Loverson's first ground for relief, that his guilty plea was not voluntary, is in reality an attempt to dispute the sufficiency of the evidence against him. This claim lacks merit. First, no suggestion appears of record which would cast doubt on the voluntary nature of the plea. A plea of guilty is valid if, under the totality of the circumstances, the record reflects that it was entered voluntarily, knowingly, and intelligently. Brady v. United States, 397 U.S. 742, 748-49 (1970). A review of the plea colloquy transcript reveals the district court's scrupulous adherence to the requirements of Fed.R.Crim.P. 11 in outlining for Loverson the waiver of rights, the possible penalties, and the necessity of Loverson's unequivocal willingness to enter into the agreement. Second, a defendant who has entered a plea that is found to be valid may not thereafter challenge nonjurisdictional defects in the pre-plea proceedings. Tollett v. Henderson, 411 U.S. 258, 261-67 (1973).

9

Loverson's second ground for relief is ineffective assistance of trial counsel.

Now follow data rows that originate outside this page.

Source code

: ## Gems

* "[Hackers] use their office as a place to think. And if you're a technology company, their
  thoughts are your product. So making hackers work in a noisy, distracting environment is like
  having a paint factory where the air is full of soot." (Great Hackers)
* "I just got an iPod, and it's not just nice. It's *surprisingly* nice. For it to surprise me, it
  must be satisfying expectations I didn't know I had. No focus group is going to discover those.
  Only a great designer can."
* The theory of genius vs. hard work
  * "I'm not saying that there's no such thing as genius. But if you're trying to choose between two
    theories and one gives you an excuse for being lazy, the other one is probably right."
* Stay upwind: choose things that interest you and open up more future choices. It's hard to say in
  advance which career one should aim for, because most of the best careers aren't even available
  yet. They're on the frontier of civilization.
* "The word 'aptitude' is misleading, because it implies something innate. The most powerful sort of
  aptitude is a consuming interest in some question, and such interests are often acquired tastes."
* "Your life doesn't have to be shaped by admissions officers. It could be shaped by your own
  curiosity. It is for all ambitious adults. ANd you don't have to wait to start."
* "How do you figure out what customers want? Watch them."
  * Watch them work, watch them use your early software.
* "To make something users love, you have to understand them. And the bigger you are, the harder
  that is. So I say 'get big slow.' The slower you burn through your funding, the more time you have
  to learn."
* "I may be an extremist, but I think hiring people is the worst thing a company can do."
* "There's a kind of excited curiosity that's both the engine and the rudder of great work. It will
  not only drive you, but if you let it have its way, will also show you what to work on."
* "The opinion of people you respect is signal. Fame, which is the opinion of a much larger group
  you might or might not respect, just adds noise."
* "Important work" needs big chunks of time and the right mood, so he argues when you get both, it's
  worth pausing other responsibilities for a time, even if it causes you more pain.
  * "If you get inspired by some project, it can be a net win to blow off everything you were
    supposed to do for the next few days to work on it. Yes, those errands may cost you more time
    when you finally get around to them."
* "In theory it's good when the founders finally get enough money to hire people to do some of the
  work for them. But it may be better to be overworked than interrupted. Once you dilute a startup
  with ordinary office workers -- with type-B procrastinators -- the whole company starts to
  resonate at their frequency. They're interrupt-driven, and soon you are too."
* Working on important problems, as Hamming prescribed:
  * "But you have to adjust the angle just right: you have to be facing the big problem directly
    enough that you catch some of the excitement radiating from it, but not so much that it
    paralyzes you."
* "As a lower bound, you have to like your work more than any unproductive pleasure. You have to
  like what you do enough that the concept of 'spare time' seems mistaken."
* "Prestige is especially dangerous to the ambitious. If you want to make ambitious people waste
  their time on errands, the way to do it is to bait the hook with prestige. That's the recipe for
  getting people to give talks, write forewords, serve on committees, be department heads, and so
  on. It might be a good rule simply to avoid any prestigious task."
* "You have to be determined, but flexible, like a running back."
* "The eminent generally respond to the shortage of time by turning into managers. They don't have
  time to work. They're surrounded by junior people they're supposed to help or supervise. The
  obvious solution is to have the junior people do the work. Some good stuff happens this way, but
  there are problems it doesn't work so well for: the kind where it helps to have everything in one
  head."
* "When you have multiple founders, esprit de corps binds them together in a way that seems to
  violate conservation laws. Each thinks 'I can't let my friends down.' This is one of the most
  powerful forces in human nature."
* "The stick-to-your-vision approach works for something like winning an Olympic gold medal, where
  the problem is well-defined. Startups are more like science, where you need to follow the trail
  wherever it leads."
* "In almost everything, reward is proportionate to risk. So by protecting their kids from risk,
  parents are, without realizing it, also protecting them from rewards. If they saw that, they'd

One seeking collateral relief on the basis of ineffective assistance of counsel bears the burden of showing that his attorney was so deficient as not to be functioning as counsel under the Sixth Amendment and that prejudice resulted to a degree that the petitioner was deprived of a fair trial. Strickland v. Washington, 466 U.S. 668, 687-696 (1984). In the context of a guilty plea, the resulting prejudice must amount to a showing that, but for counsel's errors, the petitioner would not have pleaded guilty and would have insisted on going to trial. Hill v. Lockhart, 474 U.S. 52, 56-60 (1985). Loverson's motion does contain a recitation that he would have gone to trial except for counsel's errors, but the tenor of this claim is that the prosecution did not have enough proof to convict him. To the extent that Loverson is claiming other specific examples of attorney negligence, they appear wholly conclusionary or insufficient as a matter of law.

10

Loverson's third ground for relief is that he was denied due process of law because the charging instrument did not adequately inform him of the charges. A challenge to the sufficiency of an indictment which is raised in a motion to vacate will not be successful if, under any reasonable construction, the indictment charges an offense and the accused if fairly apprised of the alleged offense. Walker v. United States, 439 F.2d 1114, 1115 (6th Cir.1971) (per curiam). A review of the indictment in question reflects the meritless nature of this claim.

11

Loverson's final contention is that a portion of his sentence, namely, the four-year term of supervised release, was excessive. The applicable sentence guideline, U.S.S.G. § 5D1.2(a), mandates that a defendant in Loverson's position be sentenced to at least three and no more than five year's supervised release. This claim also appears waived as Loverson has not made a showing of cause and prejudice to excuse his failure to raise this on direct appeal. Ratliff v. United States, 999 F.2d 1023, 1025 (6th Cir.1993). The motion was properly denied.

12

Accordingly, the motion for in forma pauperis status is granted and the district court's judgment is affirmed. Rule 9(b)(3), Rules of the Sixth Circuit.